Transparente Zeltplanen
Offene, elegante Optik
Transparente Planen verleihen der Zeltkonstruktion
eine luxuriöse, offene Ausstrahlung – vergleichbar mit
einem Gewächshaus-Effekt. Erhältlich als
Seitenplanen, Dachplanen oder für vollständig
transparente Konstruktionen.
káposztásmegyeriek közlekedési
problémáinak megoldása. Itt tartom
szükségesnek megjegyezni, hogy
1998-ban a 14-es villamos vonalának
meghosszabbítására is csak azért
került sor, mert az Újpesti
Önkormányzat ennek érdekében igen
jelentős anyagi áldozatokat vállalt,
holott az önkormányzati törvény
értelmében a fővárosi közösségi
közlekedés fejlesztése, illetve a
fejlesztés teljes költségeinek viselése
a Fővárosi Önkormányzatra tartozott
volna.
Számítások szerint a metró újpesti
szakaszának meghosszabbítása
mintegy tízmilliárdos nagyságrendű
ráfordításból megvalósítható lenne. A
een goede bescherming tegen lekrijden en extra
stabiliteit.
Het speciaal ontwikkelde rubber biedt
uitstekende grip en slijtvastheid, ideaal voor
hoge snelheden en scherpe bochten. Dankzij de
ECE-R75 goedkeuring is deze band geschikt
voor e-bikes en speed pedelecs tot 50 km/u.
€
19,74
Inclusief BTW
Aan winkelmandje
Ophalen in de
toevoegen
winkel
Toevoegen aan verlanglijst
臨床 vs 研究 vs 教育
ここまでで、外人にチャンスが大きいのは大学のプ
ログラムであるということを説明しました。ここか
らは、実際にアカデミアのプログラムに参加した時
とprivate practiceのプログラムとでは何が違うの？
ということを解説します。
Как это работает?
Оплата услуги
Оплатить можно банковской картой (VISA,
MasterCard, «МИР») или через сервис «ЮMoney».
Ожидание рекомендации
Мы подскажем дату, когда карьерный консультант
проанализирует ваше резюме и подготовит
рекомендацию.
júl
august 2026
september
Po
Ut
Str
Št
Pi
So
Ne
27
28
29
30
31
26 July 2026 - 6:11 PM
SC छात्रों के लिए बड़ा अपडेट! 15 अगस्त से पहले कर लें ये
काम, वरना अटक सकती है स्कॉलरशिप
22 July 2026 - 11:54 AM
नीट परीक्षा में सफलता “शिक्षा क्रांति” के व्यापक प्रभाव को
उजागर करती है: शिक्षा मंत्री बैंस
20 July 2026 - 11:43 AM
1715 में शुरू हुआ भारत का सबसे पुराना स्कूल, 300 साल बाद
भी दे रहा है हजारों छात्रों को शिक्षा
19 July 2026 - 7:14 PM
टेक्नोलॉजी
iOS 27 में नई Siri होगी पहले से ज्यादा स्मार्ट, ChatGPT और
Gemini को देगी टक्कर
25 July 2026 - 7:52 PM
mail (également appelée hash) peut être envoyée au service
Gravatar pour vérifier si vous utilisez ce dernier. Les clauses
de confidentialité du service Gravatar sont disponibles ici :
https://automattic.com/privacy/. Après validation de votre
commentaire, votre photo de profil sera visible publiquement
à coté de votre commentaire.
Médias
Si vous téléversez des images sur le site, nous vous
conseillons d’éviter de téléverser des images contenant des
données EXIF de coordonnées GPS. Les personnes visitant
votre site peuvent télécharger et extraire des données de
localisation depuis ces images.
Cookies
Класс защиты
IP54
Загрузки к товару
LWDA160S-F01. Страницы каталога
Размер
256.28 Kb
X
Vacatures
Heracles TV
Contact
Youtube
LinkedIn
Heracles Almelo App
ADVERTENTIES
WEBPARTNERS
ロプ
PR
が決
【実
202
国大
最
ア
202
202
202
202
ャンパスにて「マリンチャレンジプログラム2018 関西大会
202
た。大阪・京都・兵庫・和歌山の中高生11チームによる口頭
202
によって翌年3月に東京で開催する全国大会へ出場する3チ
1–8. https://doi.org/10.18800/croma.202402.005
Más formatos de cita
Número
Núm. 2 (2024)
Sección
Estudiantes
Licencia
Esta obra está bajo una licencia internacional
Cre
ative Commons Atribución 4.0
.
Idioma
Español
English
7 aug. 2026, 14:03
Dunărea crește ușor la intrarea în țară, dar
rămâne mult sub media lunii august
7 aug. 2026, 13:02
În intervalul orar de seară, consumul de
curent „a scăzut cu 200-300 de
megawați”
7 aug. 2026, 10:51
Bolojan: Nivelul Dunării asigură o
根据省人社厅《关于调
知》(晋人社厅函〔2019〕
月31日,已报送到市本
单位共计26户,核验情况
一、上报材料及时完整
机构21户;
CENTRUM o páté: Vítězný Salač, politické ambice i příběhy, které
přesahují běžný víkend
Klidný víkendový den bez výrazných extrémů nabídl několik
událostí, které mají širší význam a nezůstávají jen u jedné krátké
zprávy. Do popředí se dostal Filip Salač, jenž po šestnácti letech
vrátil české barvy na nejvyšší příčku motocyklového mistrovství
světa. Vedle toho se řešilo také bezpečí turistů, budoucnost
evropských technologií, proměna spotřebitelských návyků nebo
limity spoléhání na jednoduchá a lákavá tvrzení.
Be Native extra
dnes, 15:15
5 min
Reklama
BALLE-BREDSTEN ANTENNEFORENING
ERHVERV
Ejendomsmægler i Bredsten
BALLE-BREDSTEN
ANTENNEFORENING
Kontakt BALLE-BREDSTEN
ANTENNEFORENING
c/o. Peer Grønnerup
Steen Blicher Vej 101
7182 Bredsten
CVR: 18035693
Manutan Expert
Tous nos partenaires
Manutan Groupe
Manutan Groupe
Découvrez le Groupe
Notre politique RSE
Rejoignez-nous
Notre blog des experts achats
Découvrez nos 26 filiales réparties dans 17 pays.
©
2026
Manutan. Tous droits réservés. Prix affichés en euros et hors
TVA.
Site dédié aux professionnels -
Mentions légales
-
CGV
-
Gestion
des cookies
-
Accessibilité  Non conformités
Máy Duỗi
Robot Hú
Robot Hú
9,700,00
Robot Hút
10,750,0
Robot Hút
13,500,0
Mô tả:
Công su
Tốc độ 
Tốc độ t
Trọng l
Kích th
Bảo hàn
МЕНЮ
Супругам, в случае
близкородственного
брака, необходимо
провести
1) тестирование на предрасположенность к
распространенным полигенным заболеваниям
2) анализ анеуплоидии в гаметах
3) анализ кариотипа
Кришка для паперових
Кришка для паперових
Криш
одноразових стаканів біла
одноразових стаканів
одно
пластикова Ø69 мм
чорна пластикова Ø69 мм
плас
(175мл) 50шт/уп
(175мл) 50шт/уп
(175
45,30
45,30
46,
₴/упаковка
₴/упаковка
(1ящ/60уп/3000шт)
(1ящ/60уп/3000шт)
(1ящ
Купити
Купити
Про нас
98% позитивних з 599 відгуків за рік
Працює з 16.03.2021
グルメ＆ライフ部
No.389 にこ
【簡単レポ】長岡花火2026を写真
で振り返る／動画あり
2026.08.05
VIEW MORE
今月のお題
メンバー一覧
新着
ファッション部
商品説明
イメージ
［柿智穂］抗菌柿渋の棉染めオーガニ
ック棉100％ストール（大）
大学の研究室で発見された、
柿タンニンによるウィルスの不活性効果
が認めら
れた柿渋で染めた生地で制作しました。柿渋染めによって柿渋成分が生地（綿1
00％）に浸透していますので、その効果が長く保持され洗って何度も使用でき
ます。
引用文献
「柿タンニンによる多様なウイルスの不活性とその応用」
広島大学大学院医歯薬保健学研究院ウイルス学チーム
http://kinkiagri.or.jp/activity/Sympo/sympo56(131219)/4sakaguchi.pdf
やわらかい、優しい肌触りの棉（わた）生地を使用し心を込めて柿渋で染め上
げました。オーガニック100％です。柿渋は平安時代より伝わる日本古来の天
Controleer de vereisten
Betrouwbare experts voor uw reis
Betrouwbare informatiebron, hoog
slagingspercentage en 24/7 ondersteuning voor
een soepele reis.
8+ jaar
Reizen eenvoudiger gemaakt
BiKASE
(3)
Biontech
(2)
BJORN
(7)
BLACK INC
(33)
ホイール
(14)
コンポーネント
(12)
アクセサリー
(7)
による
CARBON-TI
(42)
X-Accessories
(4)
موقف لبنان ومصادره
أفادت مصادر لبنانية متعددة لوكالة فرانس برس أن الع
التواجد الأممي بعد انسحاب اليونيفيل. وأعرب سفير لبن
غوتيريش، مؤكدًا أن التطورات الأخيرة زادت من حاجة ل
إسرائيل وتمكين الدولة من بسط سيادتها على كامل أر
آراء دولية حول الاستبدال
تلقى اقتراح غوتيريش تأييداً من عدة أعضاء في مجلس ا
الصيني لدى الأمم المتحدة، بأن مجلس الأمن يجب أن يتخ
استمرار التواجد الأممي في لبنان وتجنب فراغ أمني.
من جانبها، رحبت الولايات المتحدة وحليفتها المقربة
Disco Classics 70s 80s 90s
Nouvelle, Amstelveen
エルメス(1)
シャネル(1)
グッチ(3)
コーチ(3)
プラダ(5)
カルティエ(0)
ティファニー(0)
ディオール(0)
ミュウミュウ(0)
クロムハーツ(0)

• • •

**WHAT YOU WILL DO:** Only lines holding the string "nous" are wanted; gather each one from the entries above.

**TASK SOLUTION:**
Si vous téléversez des images sur le site, nous vous
Rejoignez-nous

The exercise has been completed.